Bila kita melihat suatu foto atau gambar, kadang kita sendiri bingung dan bahkan tidak
tau tentang objek-objek yang ada di dalam foto/gambar tersebut. Ada beberapa objek
yang dapat dikenali secara langsung tetapi ada sebagain objek yang malah tidak
dikenali. Proses pengenalan objek ini sangat tergantung dari pengalaman dan persepsi
dari orang yang melihat foto tersebut. Bagi yang sudah biasa, mungkin dapat secara
mudah mengidentikasi objek, tetapi bagi yang tidak berpengalaman, proses pengenalan
objek akan sangatlah sulit. Apabila sudah bisa mengenali objek tersebut dan sudah
bisa menyampaikan informasinya kepada orang lain maka kita sedang melakukan
proses interpretasi. Pekerjaan interpretasi bukan hanya dilakukan oleh para fotografer
tapi juga oleh orang-orang yang berada didisiplin ilmu penginderaan jauh, bahkan bagi
orang2 yg bergantung pada hasil penginderaan jauh, interpretasi merupakan langkah
awal yang sangat menentukkan bagi hasil pekerjaannya nanti.

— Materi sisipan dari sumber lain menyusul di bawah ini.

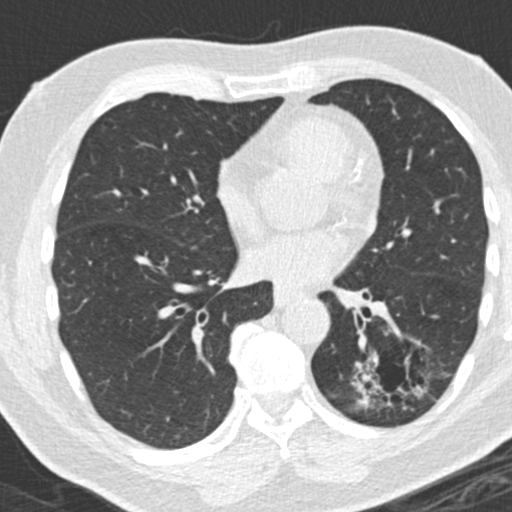
Low-dose screening chest CT, axial slice; third annual screen; lung window (W 1500 / L -600 HU); 2 mm slice thickness; standard (soft-tissue) reconstruction kernel (B30f). Male participant, aged 66 years at enrolment. Former smoker at enrolment.
Lesion marked by an expert reader, bounding box (x1, y1, x2, y2) in pixels: (356, 347, 427, 428). Screening reader's record for this exam (one nodule recorded; not confirmed to be the boxed lesion): non-calcified nodule or mass ≥4 mm, left lower lobe, 31 × 24 mm, spiculated (stellate) margins, pre-existing on the prior screen: yes; interval growth: yes. Later outcome: lung cancer diagnosed 56 days after this screen — adenocarcinoma, NOS, left lower lobe, poorly differentiated (G3), stage IB (AJCC 6th edition), 38 mm at pathology.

Ada tiga hal penting yang perlu dilakukan dalam proses interpretasi, yaitu deteksi,
identifikasi dan analisis. Deteksi citra merupakan pengamatan tentang adanya suatu
objek, misalkan pendeteksian objek disebuah daerah dekat perairan. Identifikasi atau
pengenalan merupakan upaya mencirikan objek yang telah dideteksi dengan
menggunakan keterangan yang cukup, misalnya mengidentifikasikan suatu objek
berkotak2 sebagai tambak di sekitar perairan karena objek tersebut dekat dengan laut.
Sedangkan analisis merupakan pengklasifikasian berdasarkan proses induksi dan
deduksi, seperti penambahan informasi bahwa tambak tersebut adalah tambak udang
dan diklasifikasikan sebagai daerah pertambakan udang.
Pada dasarnya kegiatan interpretasi citra terdiri dari 2 proses, yaitu melalui pengenalan
objek melalui proses deteksi dan penilaian atas fungsi objek.
1. a. Pengenalan objek melalui proses deteksi yaitu pengamatan atas adanya suatu
objek, berarti penentuan ada atau tidaknya sesuatu pada citra atau upaya untuk
mengetahui benda dan gejala di sekitar kita dengan menggunakan alat
pengindera (sensor).
Untuk mendeteksi benda dan gejala di sekitar kita, penginderaannya tidak
dilakukan secara langsung atas benda, melainkan dengan mengkaji hasil
rekaman dari foto udara atau satelit
b. Identifikasi.
Ada 3 (tiga) ciri utama benda yang tergambar pada citra berdasarkan ciri yang
terekam oleh sensor yaitu sebagai berikut:
• Spektoral
Ciri spektoral ialah ciri yang dihasilkan oleh interaksi antara tenaga
elektromagnetik dan benda yang dinyatakan dengan rona dan warna.
• Spatial
Ciri spatial ialah ciri yang terkait dengan ruang yang meliputi bentuk, ukuran,
bayangan, pola, tekstur, situs, dan asosiasi.
• Temporal
Ciri temporal ialah ciri yang terkait dengan umur benda atau saat perekaman.
2. Penilaian atas fungsi objek dan kaitan antar objek dengan cara menginterpretasi
dan menganalisis citra yang hasilnya berupa klasifikasi yang menuju ke arah teorisasi
dan akhirnya dapat ditarik kesimpulan dari penilaian tersebut. Pada tahapan ini,
interpretasi dilakukan oleh seorang yang sangat ahli pada bidangnya, karena hasilnya
sangat tergantung pada kemampuan penafsir citra.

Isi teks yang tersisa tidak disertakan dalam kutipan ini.